Muita gente, canais de TV filmando e um programa onde amigos leram alguns de seus poemas e escritos políticos intercalados com trechos de uma de suas entrevistas, exibida em data-show num telão ao fundo. Jornalistas, políticos, poetas, atores, muitos dos seus velhos camaradas do Partido Comunista, admiradores e leitores dos seus mais de 30 livros. Li o seu poema As Mães da Praça de Maio e, em nome do João Bosco Vidal — que o conheceu depois da anistia —, o seu poema Culpa. No final da primeira parte foi interpretada a canção lembrando o encontro de Walmor com o guerrilheiro Carlos Lamarca, com letra do próprio poeta e música e interpretação de Genson Biantinez. O evento foi encerrado com meu preito de gratidão ao Walmor que, em 2002, marcou meu reencontro com a poesia depois de 30 anos de abstinência literária ao incluir meus poemas na antologia Próximas Palavras, e me estimulando a voltar a escrever.

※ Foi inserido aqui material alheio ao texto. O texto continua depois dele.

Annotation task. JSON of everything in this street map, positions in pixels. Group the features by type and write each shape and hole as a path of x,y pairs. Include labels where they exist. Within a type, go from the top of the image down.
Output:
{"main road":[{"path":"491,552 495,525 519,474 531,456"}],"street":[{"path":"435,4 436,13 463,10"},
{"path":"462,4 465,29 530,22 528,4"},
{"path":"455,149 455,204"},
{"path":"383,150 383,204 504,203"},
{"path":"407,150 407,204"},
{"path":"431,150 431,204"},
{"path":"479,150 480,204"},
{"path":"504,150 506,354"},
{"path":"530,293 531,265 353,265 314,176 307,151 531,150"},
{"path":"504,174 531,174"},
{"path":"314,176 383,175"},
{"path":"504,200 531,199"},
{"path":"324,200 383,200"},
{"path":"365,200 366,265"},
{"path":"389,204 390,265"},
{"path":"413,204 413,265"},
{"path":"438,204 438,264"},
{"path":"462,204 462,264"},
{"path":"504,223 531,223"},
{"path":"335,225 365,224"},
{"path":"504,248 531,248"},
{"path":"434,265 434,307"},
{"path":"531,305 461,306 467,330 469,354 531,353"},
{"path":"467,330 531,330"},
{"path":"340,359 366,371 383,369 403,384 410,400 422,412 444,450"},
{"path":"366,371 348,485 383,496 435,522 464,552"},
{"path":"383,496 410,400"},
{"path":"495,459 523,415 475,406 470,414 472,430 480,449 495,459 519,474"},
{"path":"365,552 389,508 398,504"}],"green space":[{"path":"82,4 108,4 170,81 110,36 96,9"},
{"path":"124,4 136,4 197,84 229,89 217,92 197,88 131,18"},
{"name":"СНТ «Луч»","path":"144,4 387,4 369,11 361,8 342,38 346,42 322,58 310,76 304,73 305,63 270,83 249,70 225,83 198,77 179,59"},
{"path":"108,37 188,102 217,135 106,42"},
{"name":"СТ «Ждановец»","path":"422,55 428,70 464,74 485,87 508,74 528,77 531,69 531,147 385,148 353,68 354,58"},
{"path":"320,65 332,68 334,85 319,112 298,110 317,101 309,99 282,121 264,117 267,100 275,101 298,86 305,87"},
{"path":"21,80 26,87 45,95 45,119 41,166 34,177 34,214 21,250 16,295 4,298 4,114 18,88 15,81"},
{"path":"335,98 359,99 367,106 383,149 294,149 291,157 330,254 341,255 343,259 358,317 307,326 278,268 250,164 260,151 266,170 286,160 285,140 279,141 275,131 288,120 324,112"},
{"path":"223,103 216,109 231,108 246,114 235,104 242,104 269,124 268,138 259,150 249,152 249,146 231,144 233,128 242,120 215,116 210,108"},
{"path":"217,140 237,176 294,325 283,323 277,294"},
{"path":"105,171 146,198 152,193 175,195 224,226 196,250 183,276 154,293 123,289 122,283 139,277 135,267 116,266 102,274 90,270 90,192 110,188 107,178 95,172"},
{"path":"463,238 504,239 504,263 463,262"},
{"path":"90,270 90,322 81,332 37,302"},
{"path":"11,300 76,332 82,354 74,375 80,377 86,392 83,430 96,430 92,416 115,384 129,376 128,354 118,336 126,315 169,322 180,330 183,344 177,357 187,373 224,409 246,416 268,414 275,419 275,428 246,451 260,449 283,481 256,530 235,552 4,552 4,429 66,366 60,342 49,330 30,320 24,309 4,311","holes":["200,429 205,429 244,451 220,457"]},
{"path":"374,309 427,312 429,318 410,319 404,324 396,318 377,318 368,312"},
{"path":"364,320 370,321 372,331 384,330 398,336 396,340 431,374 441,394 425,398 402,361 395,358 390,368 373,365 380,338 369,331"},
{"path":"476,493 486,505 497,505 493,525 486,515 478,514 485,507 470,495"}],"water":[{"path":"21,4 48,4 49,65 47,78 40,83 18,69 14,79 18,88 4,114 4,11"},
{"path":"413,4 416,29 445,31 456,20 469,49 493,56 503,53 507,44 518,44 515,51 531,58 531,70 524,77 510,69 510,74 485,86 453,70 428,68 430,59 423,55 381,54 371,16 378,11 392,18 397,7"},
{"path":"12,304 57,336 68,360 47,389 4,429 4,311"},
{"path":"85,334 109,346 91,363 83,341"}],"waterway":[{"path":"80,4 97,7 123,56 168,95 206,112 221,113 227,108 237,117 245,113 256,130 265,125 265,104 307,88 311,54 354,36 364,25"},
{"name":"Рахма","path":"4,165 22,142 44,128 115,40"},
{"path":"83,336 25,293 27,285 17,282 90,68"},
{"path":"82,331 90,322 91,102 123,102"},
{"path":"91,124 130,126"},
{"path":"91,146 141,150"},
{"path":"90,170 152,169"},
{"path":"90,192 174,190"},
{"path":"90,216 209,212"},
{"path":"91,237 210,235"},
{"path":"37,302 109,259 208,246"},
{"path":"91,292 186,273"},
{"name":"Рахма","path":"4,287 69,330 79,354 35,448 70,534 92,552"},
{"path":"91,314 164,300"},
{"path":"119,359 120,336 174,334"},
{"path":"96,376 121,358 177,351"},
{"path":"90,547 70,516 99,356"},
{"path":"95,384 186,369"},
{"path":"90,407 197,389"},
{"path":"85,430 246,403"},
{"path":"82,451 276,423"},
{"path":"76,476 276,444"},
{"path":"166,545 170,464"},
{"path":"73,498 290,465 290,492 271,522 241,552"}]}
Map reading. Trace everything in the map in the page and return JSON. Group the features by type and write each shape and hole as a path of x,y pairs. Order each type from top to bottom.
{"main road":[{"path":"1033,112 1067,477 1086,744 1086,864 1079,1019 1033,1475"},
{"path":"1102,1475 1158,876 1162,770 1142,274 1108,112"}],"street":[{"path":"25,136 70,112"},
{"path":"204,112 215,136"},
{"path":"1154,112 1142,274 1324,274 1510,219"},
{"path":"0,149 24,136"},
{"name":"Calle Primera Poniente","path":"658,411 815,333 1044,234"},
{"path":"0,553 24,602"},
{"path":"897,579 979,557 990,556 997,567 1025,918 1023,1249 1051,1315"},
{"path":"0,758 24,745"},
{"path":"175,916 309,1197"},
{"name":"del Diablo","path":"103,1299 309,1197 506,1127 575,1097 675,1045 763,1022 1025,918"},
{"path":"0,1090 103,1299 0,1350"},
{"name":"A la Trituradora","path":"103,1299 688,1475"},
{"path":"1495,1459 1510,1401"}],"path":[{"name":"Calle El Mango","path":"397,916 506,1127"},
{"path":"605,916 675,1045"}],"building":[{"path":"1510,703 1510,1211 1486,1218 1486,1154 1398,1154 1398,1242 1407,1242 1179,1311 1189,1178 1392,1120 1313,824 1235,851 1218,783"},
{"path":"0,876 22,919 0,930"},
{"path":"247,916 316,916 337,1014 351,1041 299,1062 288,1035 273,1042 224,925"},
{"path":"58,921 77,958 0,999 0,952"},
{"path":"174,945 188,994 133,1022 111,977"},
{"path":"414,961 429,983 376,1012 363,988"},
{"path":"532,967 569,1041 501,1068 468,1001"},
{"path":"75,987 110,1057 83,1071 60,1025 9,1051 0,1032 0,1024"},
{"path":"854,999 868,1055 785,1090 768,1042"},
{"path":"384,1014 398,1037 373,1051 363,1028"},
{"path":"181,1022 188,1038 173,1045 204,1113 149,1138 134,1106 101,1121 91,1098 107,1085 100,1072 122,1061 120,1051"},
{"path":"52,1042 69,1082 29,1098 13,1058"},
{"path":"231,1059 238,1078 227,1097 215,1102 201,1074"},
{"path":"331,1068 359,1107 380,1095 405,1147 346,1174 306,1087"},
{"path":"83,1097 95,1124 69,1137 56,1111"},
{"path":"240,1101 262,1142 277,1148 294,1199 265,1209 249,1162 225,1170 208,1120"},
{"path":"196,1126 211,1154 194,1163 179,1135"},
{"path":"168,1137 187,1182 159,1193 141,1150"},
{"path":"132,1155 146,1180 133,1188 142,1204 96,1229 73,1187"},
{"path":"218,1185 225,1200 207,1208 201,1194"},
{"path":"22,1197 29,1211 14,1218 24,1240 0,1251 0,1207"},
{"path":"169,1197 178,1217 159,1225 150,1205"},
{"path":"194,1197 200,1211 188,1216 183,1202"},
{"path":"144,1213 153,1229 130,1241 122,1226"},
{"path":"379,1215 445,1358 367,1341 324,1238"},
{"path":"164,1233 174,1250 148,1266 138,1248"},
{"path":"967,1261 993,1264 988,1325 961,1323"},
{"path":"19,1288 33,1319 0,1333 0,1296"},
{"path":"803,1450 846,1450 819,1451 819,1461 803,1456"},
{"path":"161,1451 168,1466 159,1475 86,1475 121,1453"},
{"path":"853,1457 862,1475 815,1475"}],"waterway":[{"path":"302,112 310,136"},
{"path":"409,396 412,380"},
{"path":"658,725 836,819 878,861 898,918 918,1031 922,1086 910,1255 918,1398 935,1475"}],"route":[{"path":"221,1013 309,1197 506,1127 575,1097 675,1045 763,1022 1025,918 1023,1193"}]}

Posteriormente foi inaugurada, no saguão do auditório, a sua imagem em mosaico feita pelo artista equatoriano Javier Guerrero, num comovente tributo de Cláudio Fajardo ao amigo e ao velho companheiro de lutas nos “anos de chumbo” da ditadura militar.
Conheci o Walmor na década de 60. Éramos uma meia dúzia de “ratos” de livraria da Ghignone, naquele saudoso tempo em ela ainda abria suas portas na rua XV de Novembro.Ali, no final das tardes, chegava o livreiro Aristides Vinholes, o poeta e crítico literário Sérgio Rubens Sossella, o publicitário e romancista Jamil Snege, o poeta e contista Nelson Padrella, o grande polemista Walmor Marcelino e eu, que estreava naqueles anos na poesia. Mas toda aquela memorável agenda vespertina se fechou para sempre depois que a Ditadura lançou o AI-5, em 13 de dezembro de 68, e muitos de nós passamos a respirar numa atmosfera de medo e de pressentimentos. O marxista Vinholes sumiu, o Walmor foi preso e eu fugi para a América Latina. Eu só encontraria o Walmor no século seguinte.